_Brief 1_.
In the forum post about drum brakes, what kind of business did the writer start 50 years ago?

_Excerpt provided_.
************

Join CruisersForum Today
Mission Statement: Supporting thoughtful exchange of knowledge, values and experience among RV enthusiasts.
Reply
  This discussion is proudly sponsored by:
Please support our sponsors and let them know you heard about their products on iRV2
 
Thread Tools Search this Thread Display Modes
Old 11-26-2008, 07:54 AM   #1
Petro is offline
Community Moderator
Petro's Avatar


Winnebago Owners Club
Freightliner Owners Club
Join Date: Dec 2003
Location: Weyauwega, WI US
Posts: 2,867
50 years ago I started my first business. It was a 2 bay service station in a small town in central Wisconsin. Our business centered on exhaust systems, tune ups, oil & lube, and brakes. I want to go back and share with you my hindsight as it relates to my drum brakes experiences. While this is being posted in the Workhorse Forum it relates to all vehicles with hydraulic brakes. About the time disc brakes were standard on vehicles I closed my repair shop and made a convenience store out of it. DriVer or edgray may choose to delete it, move it, or link it to another forum.

On any given day a customer would come in and say my brakes are pulling to the left/right or my back wheel is locking up when I apply my brakes. We would inspect the suspected wheel and normally would see where brake fluid had been dripping on the inside sidewall of the tire. Upon removal we would find wheel cylinder was dripping brake fluid on the brake linings. This caused the pull or lockup as the case was. We would remove the wheel cylinder, put it on the bench, and disassemble it. Invariably we would find some very dirty brake fluid and a wheel cylinder with some rust and pitting on the bottom of the cylinder surface. Money was tight in those years and we were instructed repair it as inexpensively as we could. If the pitting was not too bad, we had a hone we would use to try and clean up the pitting. If the wheel cylinder was beyond repair it had to be replaced. Automotive supply stores always had an ample supply of repair kits for wheel cylinders as well as master cylinders. After the cleanup we would install a new kit in the old cylinder and reinstall the cylinder. We normally would have to at least replace the brake shoes on the effected wheel. If no air got in the rest of the system we would bleed the wheel cylinder and if the pedal was hard the customer was good to go.

************

_Brief 2_.
Copy the records word for word, from their first line through the line containing "exposure: black level correction 0.011, exposure", with both of those lines included.

************

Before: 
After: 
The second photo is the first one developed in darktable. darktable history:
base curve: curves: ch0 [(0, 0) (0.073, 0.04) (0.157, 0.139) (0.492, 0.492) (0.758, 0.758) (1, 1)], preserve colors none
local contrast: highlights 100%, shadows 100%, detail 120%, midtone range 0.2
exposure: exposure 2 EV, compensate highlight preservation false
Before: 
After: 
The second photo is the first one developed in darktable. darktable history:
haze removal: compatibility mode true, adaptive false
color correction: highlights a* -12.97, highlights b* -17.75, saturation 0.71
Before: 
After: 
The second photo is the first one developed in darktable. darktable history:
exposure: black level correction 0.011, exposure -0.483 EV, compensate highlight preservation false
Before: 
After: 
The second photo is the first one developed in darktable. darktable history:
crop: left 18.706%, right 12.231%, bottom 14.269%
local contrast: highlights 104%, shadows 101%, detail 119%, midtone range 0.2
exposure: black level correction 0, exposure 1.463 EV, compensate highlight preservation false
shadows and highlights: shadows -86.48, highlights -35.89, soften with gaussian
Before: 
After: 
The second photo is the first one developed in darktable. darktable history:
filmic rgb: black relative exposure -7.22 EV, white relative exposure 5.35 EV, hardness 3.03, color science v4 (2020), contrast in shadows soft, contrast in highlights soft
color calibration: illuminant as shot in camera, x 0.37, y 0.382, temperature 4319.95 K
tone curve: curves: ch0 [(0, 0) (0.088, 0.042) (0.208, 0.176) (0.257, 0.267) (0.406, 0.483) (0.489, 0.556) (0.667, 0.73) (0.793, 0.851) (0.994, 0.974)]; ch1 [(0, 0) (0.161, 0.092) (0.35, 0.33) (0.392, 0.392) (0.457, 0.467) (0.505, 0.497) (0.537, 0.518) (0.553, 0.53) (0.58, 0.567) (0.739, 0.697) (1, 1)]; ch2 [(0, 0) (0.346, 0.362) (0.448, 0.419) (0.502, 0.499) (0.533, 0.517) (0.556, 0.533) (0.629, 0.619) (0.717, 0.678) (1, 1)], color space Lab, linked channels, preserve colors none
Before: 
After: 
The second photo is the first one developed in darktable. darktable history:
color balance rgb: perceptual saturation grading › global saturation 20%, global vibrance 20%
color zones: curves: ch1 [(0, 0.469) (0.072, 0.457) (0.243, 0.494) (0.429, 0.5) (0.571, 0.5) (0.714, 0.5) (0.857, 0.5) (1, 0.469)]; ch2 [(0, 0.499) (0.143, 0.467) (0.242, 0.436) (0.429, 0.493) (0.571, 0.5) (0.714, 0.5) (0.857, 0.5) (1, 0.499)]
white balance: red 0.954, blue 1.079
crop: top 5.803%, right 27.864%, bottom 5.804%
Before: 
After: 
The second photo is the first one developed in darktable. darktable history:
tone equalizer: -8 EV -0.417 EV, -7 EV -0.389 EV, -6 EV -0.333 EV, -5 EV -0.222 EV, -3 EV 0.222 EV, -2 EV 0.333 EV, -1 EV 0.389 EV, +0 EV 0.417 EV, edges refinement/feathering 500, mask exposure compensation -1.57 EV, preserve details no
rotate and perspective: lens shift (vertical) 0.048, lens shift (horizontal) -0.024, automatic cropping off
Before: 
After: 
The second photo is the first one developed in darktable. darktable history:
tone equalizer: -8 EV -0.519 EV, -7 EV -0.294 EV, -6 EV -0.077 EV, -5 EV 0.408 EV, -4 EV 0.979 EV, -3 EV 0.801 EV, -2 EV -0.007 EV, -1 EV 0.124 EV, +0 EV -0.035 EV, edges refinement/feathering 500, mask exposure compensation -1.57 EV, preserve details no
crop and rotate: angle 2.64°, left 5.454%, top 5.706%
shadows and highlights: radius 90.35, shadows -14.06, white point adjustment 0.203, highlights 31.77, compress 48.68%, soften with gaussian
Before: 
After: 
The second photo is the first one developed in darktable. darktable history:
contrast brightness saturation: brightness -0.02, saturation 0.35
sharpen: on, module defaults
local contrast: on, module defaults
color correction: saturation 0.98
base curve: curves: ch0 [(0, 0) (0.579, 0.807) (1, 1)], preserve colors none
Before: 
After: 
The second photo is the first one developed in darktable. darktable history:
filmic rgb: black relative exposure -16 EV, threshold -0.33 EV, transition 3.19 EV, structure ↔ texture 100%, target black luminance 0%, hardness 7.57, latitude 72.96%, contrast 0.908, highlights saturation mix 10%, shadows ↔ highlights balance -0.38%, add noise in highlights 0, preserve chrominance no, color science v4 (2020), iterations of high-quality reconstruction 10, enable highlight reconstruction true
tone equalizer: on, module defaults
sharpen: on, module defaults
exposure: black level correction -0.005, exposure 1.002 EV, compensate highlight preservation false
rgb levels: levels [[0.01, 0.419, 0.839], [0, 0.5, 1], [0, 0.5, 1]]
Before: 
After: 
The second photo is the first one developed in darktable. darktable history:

************

_Task response 1_.
A two-bay service station in a small town in central Wisconsin.

_Task response 2_.
Before: 
After: 
The second photo is the first one developed in darktable. darktable history:
base curve: curves: ch0 [(0, 0) (0.073, 0.04) (0.157, 0.139) (0.492, 0.492) (0.758, 0.758) (1, 1)], preserve colors none
local contrast: highlights 100%, shadows 100%, detail 120%, midtone range 0.2
exposure: exposure 2 EV, compensate highlight preservation false
Before: 
After: 
The second photo is the first one developed in darktable. darktable history:
haze removal: compatibility mode true, adaptive false
color correction: highlights a* -12.97, highlights b* -17.75, saturation 0.71
Before: 
After: 
The second photo is the first one developed in darktable. darktable history:
exposure: black level correction 0.011, exposure -0.483 EV, compensate highlight preservation false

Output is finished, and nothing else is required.